# Cichlid identification help please



## Spicoli (Dec 11, 2012)

I inherited several "african cichlids" from someone who was getting out of the hobby. I'm not too sure what i have here aside from a yellow lab. orange leulipi and some convicts. Maybe a yellow tail acei. Not sure what a couple are so lets get the game started.


----------



## Ryan.Wilton (Dec 12, 2012)

They're a type of Hap. I can't recall the exact species I used to have one. He grew to about 8" so watch out he may get large. Mine wasn't overly aggressive, but he still was aggressive.


----------



## Car2n (Jun 7, 2011)

The first two pictures,
VC-10 Placidochromis milomo


----------



## MDR (Feb 20, 2012)

The last two look like a Lwanda peacock and the last one is a female something or other. My guess is a hybrid rostratus.


----------



## afishcionado (Feb 13, 2012)

*3rd pic*

looks like a sunshine peacock, got one that looks exactly like it.


----------



## Spicoli (Dec 11, 2012)

Bejeweled1 said:


> looks like a sunshine peacock, got one that looks exactly like it.


so after some reseach/posting everywhere, i've found the the striped guys could be

petrotilapia chitimba bay

or Perllmutt

And i think the male peacock is a lwanda


----------



## fly4awhiteguy (Dec 27, 2011)

my first though was a pearlmutt... but having owned some I see very slight differences.. however if those are pearlmutts... then they are female. imo


----------



## Spicoli (Dec 11, 2012)

Here's a few more pics, there is three, it seems as though there may be a male/2females or something. The lighter one has yellow on the belly.


I have these guys crammed in a twenty for now because i have no other option so colouring could be washed out due to stress.

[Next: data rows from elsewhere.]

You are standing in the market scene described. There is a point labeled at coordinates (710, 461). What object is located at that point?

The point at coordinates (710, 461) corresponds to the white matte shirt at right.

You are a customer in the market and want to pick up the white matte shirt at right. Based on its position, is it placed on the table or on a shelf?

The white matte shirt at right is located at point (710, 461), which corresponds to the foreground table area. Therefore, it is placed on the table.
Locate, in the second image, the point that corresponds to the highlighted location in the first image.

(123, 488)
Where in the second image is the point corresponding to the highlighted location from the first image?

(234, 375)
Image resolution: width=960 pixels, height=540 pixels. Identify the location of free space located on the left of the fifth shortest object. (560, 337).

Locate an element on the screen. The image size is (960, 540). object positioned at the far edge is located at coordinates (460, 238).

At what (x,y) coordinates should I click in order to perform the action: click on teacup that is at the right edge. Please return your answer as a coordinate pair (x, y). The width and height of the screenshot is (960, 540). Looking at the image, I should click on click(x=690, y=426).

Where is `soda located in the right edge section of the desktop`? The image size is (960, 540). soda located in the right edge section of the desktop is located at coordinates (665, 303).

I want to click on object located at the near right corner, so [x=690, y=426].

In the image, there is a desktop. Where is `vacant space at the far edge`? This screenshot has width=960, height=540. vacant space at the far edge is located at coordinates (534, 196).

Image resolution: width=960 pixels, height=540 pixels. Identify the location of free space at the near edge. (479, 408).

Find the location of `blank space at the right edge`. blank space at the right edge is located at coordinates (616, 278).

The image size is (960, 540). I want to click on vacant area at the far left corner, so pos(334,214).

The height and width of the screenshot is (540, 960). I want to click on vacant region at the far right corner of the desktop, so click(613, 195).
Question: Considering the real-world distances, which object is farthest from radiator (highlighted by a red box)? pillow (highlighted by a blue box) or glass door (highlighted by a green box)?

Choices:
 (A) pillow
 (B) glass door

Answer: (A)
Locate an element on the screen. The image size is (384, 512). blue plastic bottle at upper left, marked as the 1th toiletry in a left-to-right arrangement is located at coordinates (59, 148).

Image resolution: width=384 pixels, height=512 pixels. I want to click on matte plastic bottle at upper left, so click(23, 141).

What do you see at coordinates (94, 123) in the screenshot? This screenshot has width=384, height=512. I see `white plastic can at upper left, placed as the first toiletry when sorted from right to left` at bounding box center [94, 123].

someone suggested zebra obliq. could it be them?


----------



## des (Jul 30, 2011)

This is only my opinion. The third picture resembles a Lwanda but something about him leads me to think he's a hybrid. The body colour, dark thick vertical stripes, and anal fin throw me off. The body should have a diminished yellow band just after the head followed by a purple/blue body (no dark stripes). The bottom of the anal fin should have colour matching the top of the dorsal fin.

I'm not saying mine are perfect or text book Lwandas but here are two picture of two different Lwandas that I have.

Just here to help.


----------